ENTRIES PROVIDED —
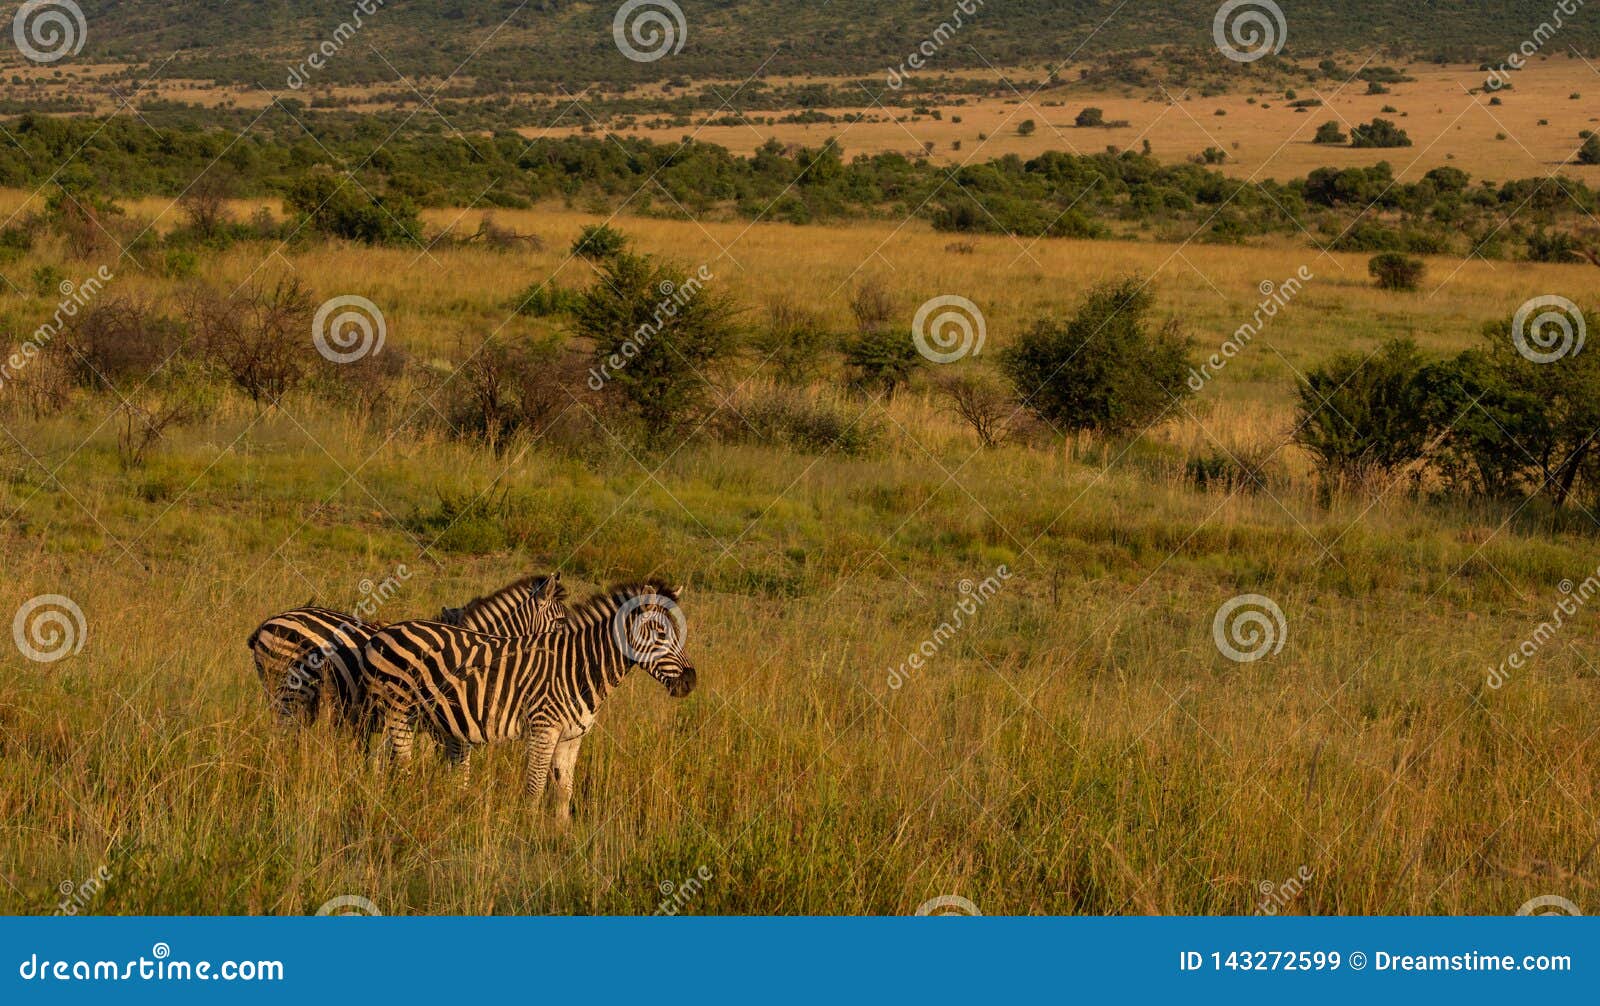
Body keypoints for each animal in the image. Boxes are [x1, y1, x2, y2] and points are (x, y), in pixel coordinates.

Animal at [361, 582, 696, 819]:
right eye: (661, 634)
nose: (691, 681)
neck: (577, 666)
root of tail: (384, 632)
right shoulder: (543, 730)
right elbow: (535, 787)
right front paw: (528, 831)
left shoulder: (572, 737)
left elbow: (564, 791)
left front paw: (560, 836)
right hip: (399, 710)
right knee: (401, 763)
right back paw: (400, 805)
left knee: (382, 758)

INSTRUCTIONS FOR THE TASK —
Take the line holding "left shoulder: (572, 737)" and the lines after it through the end of the entries. Retype them exactly and add nothing.

FINISHED EXERCISE —
left shoulder: (572, 737)
left elbow: (564, 791)
left front paw: (560, 836)
right hip: (399, 710)
right knee: (401, 763)
right back paw: (400, 805)
left knee: (382, 758)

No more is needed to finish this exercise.